The lady looks up. “Yes?”


“Y’all got poetry books?”


She smiles. “Yes.” She takes off her glasses and hangs them on her shirt. 

“Lots.” She steps around the counter. “People bring them in all the time. I’ll show you.” 

She’s walking now, briskly. I’m in tow. “Are you looking for a specific title?”


I’m not, and this is by design. 

Ambling through the stacks of a used bookstore is part of the fun, 

I think, especially when I’m browsing poetry books.


“Not really,” I say, “but I’ll know it when I see it.”


I’ve been buying used poetry books for years. 


When I find a good one,

I take it home and either use the pages as art,

ripping them out and modge-podging them to VHS tapes,

and sometimes I put certain pages

under the windshield wipers of people I know

or Cybertrucks just for the fuck of it.


I even been known to frame and matte

the best pages and hang them around my home.


The lady stops and gestures at an aisle of shelves.

“I know what you mean,” she says. “Good luck. Let me know if you need anything else.”


“Thank you.”


I see it almost immediately:


A thin, long, bright-red spine.

I tilt my head to read the title: Picasso Poems.


There’s an inscription in the top-right corner:


It reads simply:


12-25-04

Merry Xmas, Dan!

Love, Dad


I read it again and I see.


I see “Dan” unwrapping Picasso Poems on Christmas.


I see him riffling through it, smiling, and getting up to hug Dad.
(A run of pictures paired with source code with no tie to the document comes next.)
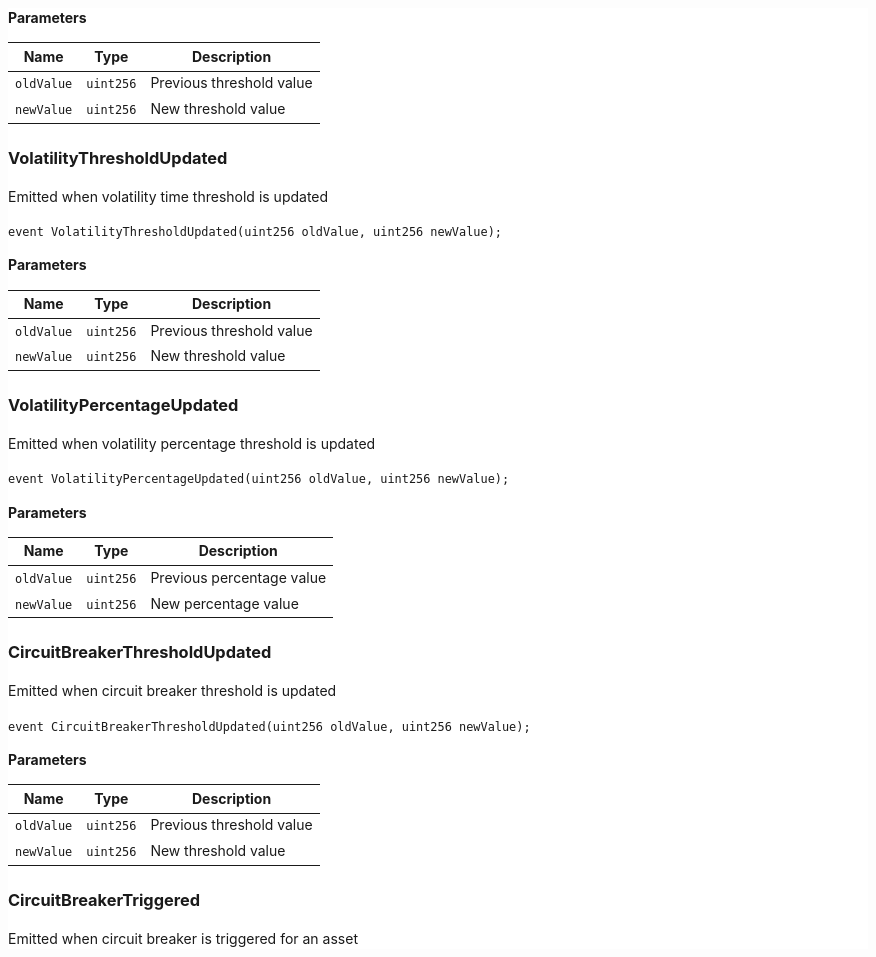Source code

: **Parameters**

|Name|Type|Description|
|----|----|-----------|
|`oldValue`|`uint256`|Previous threshold value|
|`newValue`|`uint256`|New threshold value|

### VolatilityThresholdUpdated
Emitted when volatility time threshold is updated


```solidity
event VolatilityThresholdUpdated(uint256 oldValue, uint256 newValue);
```

**Parameters**

|Name|Type|Description|
|----|----|-----------|
|`oldValue`|`uint256`|Previous threshold value|
|`newValue`|`uint256`|New threshold value|

### VolatilityPercentageUpdated
Emitted when volatility percentage threshold is updated


```solidity
event VolatilityPercentageUpdated(uint256 oldValue, uint256 newValue);
```

**Parameters**

|Name|Type|Description|
|----|----|-----------|
|`oldValue`|`uint256`|Previous percentage value|
|`newValue`|`uint256`|New percentage value|

### CircuitBreakerThresholdUpdated
Emitted when circuit breaker threshold is updated


```solidity
event CircuitBreakerThresholdUpdated(uint256 oldValue, uint256 newValue);
```

**Parameters**

|Name|Type|Description|
|----|----|-----------|
|`oldValue`|`uint256`|Previous threshold value|
|`newValue`|`uint256`|New threshold value|

### CircuitBreakerTriggered
Emitted when circuit breaker is triggered for an asset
I see the satisfaction on Dad’s face—his pride, perhaps—and I imagine 

how he might feel seeing me right now, holding his present, 

reading the note meant for his son.


And it makes me wonder…


What happened?


Why this book is here, on sale for three dollars and not on a shelf in Dan’s home?
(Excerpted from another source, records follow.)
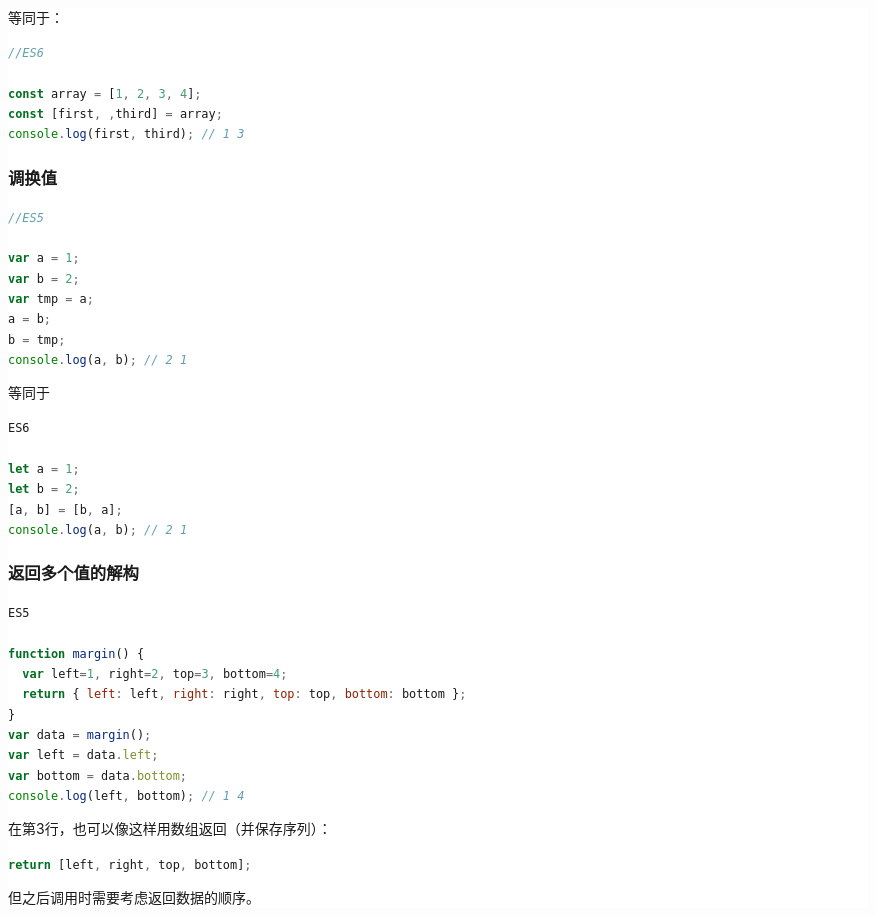 等同于：  

```javascript
//ES6
 
const array = [1, 2, 3, 4];
const [first, ,third] = array;
console.log(first, third); // 1 3
```

### 调换值

```javascript
//ES5
 
var a = 1;
var b = 2;
var tmp = a;
a = b;
b = tmp;
console.log(a, b); // 2 1
```

等同于  

```javascript
ES6
 
let a = 1;
let b = 2;
[a, b] = [b, a];
console.log(a, b); // 2 1
```

### 返回多个值的解构

```javascript
ES5
 
function margin() {
  var left=1, right=2, top=3, bottom=4;
  return { left: left, right: right, top: top, bottom: bottom };
}
var data = margin();
var left = data.left;
var bottom = data.bottom;
console.log(left, bottom); // 1 4
```

在第3行，也可以像这样用数组返回（并保存序列）：  

```javascript
return [left, right, top, bottom];
```

但之后调用时需要考虑返回数据的顺序。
I wonder and it makes me feel such strangeness, s

uch sadness that this intimate message, 

once written with love is now amid the clinical stacks 

and fluorescent lights of Half Price Books.


But why am I thinking this way?


Is it me? Is it inherent? Am I built to seek out emotion?


Or am I, as a writer, conditioned to think this way?

To see stories everywhere? 

To create narratives and scenarios out of near nothingness?


Is this just how writers move through the world?